-- What you are asked to do --
Rewrite every line of the rows below as a Markdown table with a No. column for the line number and a Line column for the line itself. Leave out blank lines.

Dataset excerpt
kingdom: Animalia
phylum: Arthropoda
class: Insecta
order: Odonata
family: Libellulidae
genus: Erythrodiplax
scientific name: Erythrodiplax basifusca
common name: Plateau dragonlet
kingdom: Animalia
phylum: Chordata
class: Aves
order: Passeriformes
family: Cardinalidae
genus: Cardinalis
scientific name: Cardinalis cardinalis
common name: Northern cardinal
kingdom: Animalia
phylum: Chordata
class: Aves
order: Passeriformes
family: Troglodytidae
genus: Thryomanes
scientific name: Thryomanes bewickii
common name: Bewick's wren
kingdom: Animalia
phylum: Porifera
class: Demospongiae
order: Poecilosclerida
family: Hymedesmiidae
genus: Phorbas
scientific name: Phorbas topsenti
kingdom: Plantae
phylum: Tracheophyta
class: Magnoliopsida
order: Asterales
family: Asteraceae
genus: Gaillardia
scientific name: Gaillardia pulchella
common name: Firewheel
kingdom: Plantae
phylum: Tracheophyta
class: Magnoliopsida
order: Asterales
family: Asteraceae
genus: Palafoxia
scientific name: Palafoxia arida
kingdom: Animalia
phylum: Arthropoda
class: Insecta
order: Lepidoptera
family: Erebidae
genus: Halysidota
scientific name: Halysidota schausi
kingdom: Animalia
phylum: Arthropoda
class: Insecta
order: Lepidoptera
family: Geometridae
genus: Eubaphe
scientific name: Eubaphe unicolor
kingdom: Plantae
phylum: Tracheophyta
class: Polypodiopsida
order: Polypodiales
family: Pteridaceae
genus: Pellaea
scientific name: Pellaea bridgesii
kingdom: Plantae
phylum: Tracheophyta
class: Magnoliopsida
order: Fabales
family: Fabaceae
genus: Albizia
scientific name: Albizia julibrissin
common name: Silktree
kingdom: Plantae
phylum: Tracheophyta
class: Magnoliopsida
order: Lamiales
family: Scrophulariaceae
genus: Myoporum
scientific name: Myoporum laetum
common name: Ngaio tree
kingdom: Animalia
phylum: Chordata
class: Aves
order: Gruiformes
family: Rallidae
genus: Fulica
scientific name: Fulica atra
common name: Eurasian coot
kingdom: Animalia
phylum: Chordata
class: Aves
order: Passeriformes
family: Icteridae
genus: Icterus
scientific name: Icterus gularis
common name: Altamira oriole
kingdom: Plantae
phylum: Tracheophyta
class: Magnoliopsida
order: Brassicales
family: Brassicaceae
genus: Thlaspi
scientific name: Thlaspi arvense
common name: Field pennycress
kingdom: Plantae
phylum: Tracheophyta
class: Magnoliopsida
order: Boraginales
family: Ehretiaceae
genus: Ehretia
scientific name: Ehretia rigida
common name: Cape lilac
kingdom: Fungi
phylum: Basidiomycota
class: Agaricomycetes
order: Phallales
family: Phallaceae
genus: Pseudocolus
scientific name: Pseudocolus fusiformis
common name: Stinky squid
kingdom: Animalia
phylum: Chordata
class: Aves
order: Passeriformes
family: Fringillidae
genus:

-- Solution to the exercise --
| No. | Line |
|---|---|
| 1 | kingdom: Animalia |
| 2 | phylum: Arthropoda |
| 3 | class: Insecta |
| 4 | order: Odonata |
| 5 | family: Libellulidae |
| 6 | genus: Erythrodiplax |
| 7 | scientific name: Erythrodiplax basifusca |
| 8 | common name: Plateau dragonlet |
| 9 | kingdom: Animalia |
| 10 | phylum: Chordata |
| 11 | class: Aves |
| 12 | order: Passeriformes |
| 13 | family: Cardinalidae |
| 14 | genus: Cardinalis |
| 15 | scientific name: Cardinalis cardinalis |
| 16 | common name: Northern cardinal |
| 17 | kingdom: Animalia |
| 18 | phylum: Chordata |
| 19 | class: Aves |
| 20 | order: Passeriformes |
| 21 | family: Troglodytidae |
| 22 | genus: Thryomanes |
| 23 | scientific name: Thryomanes bewickii |
| 24 | common name: Bewick's wren |
| 25 | kingdom: Animalia |
| 26 | phylum: Porifera |
| 27 | class: Demospongiae |
| 28 | order: Poecilosclerida |
| 29 | family: Hymedesmiidae |
| 30 | genus: Phorbas |
| 31 | scientific name: Phorbas topsenti |
| 32 | kingdom: Plantae |
| 33 | phylum: Tracheophyta |
| 34 | class: Magnoliopsida |
| 35 | order: Asterales |
| 36 | family: Asteraceae |
| 37 | genus: Gaillardia |
| 38 | scientific name: Gaillardia pulchella |
| 39 | common name: Firewheel |
| 40 | kingdom: Plantae |
| 41 | phylum: Tracheophyta |
| 42 | class: Magnoliopsida |
| 43 | order: Asterales |
| 44 | family: Asteraceae |
| 45 | genus: Palafoxia |
| 46 | scientific name: Palafoxia arida |
| 47 | kingdom: Animalia |
| 48 | phylum: Arthropoda |
| 49 | class: Insecta |
| 50 | order: Lepidoptera |
| 51 | family: Erebidae |
| 52 | genus: Halysidota |
| 53 | scientific name: Halysidota schausi |
| 54 | kingdom: Animalia |
| 55 | phylum: Arthropoda |
| 56 | class: Insecta |
| 57 | order: Lepidoptera |
| 58 | family: Geometridae |
| 59 | genus: Eubaphe |
| 60 | scientific name: Eubaphe unicolor |
| 61 | kingdom: Plantae |
| 62 | phylum: Tracheophyta |
| 63 | class: Polypodiopsida |
| 64 | order: Polypodiales |
| 65 | family: Pteridaceae |
| 66 | genus: Pellaea |
| 67 | scientific name: Pellaea bridgesii |
| 68 | kingdom: Plantae |
| 69 | phylum: Tracheophyta |
| 70 | class: Magnoliopsida |
| 71 | order: Fabales |
| 72 | family: Fabaceae |
| 73 | genus: Albizia |
| 74 | scientific name: Albizia julibrissin |
| 75 | common name: Silktree |
| 76 | kingdom: Plantae |
| 77 | phylum: Tracheophyta |
| 78 | class: Magnoliopsida |
| 79 | order: Lamiales |
| 80 | family: Scrophulariaceae |
| 81 | genus: Myoporum |
| 82 | scientific name: Myoporum laetum |
| 83 | common name: Ngaio tree |
| 84 | kingdom: Animalia |
| 85 | phylum: Chordata |
| 86 | class: Aves |
| 87 | order: Gruiformes |
| 88 | family: Rallidae |
| 89 | genus: Fulica |
| 90 | scientific name: Fulica atra |
| 91 | common name: Eurasian coot |
| 92 | kingdom: Animalia |
| 93 | phylum: Chordata |
| 94 | class: Aves |
| 95 | order: Passeriformes |
| 96 | family: Icteridae |
| 97 | genus: Icterus |
| 98 | scientific name: Icterus gularis |
| 99 | common name: Altamira oriole |
| 100 | kingdom: Plantae |
| 101 | phylum: Tracheophyta |
| 102 | class: Magnoliopsida |
| 103 | order: Brassicales |
| 104 | family: Brassicaceae |
| 105 | genus: Thlaspi |
| 106 | scientific name: Thlaspi arvense |
| 107 | common name: Field pennycress |
| 108 | kingdom: Plantae |
| 109 | phylum: Tracheophyta |
| 110 | class: Magnoliopsida |
| 111 | order: Boraginales |
| 112 | family: Ehretiaceae |
| 113 | genus: Ehretia |
| 114 | scientific name: Ehretia rigida |
| 115 | common name: Cape lilac |
| 116 | kingdom: Fungi |
| 117 | phylum: Basidiomycota |
| 118 | class: Agaricomycetes |
| 119 | order: Phallales |
| 120 | family: Phallaceae |
| 121 | genus: Pseudocolus |
| 122 | scientific name: Pseudocolus fusiformis |
| 123 | common name: Stinky squid |
| 124 | kingdom: Animalia |
| 125 | phylum: Chordata |
| 126 | class: Aves |
| 127 | order: Passeriformes |
| 128 | family: Fringillidae |
| 129 | genus: |